Monday, May 11, 2015

Mother's Day Fail

I had a Mother's Day Fail. I thought I had everything lined up to celebrate yesterday for Karlye. I had the cards bought, I made her a special breakfast treat, I even remembered to buy the special neclace she had hinted at. I just forgot  one thing...

I knew it had been a long time since I last wrote on this blog. I also suddenly realized I let Mother's Day slip by without my annual gift post to Karlye. So I checked and indeed it has been a year and a day since my last post.

My wife is truly an amazing woman. She deserves an award for putting up with pre-adolescent  males, in particular a certain 12 year old, who in the last year has become all knowing and takes every opportunity to give us a detailed exposition on our failures in the role of parenting.
Somehow he has managed to survive, due in large part to a mother who loves him in spite of his smart mouth and aversion to personal hygiene.
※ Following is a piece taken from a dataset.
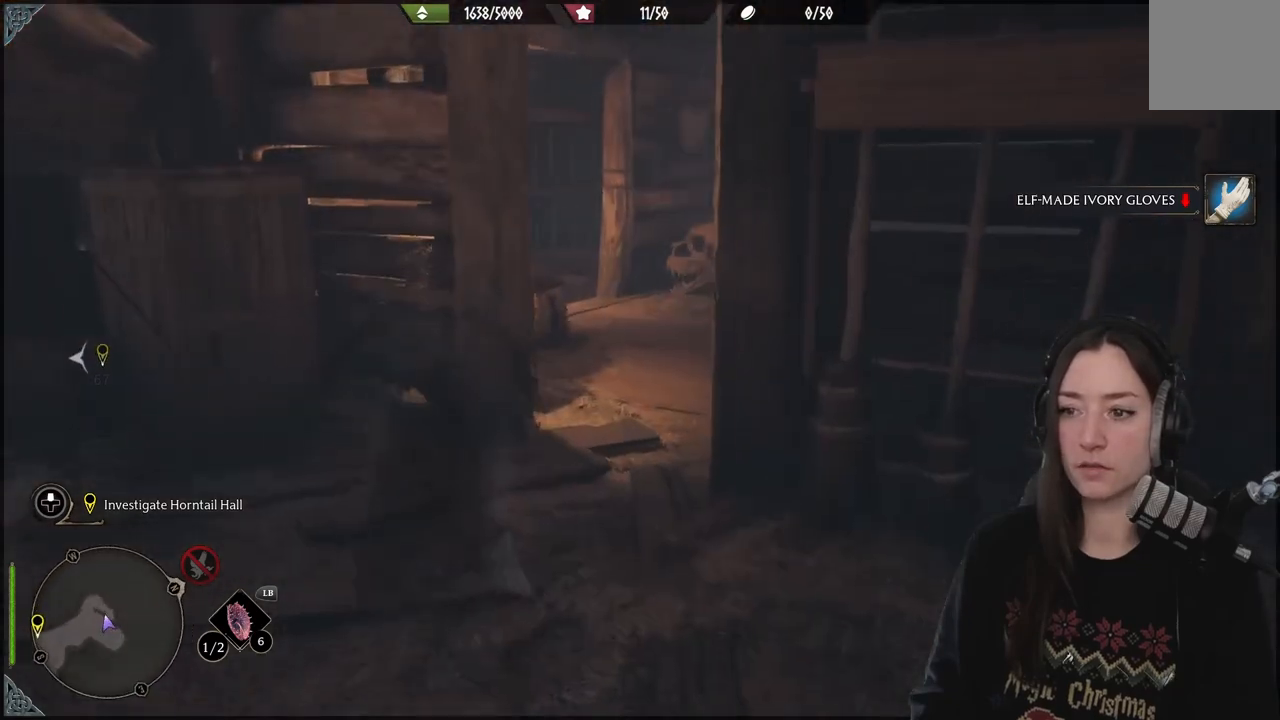
{"buttons": [], "left_stick": "up", "right_stick": "right", "events": [[300, "left_stick", "up"]]}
Being a mother is never easy work. Being the mother of adolescents is one of those tasks that makes you question everything you ever thought true. It wears you down to the point you think you can't handle another minute and then pushes you even farther. It shakes you to the core and threatens to break you.

My wonderful wife has not broken. She's been beat down, exhausted and discouraged, but she keeps on. By the end of the day, she has reached her limit. She is mentally and physically exhausted but the job never is done. Still, somehow she manages to get up and do it all again the next day. Amazingly, even in the worst of it all, she still manages to show love and care for the monsters and their father.

I wish I could say I'm always there to back her up, to lend her moral support, to build up her self-esteem after a day of having it beaten down by a household of insensitive ingrates. I try sometimes, but usually I just block out her her unspoken plea for help along with all the other noise.
For that, I am truly sorry. I am finding that I really don't have many good answers for this whole parenting thing. We try our best, but most of the time it feels we are banging out heads against a brick wall. I have been told that this is not a unique experience. All parents deal with this to some extent or another, and yes in time it too will pass. Here and now though, it's just tough sometimes.

This Mother's Day, what I needed to tell my wife is that she is not alone. I am here with her. I am on her team. We will get through this together. I don't have to know all the answers, I just need to remember that even though she is tough and capable, it still hurts her when the kids and I don't treat her with the respect she deserves.

So Karlye, love of my life, I'm sorry if I am not more understanding. I want to do a better job of listening to you. You can vent to me. You can vent about me. I want you to know that I'm here with you to help you carry out this amazing and challenging responsibility of raising the five wonderful children God has blessed us with. Thank you for all you do every day.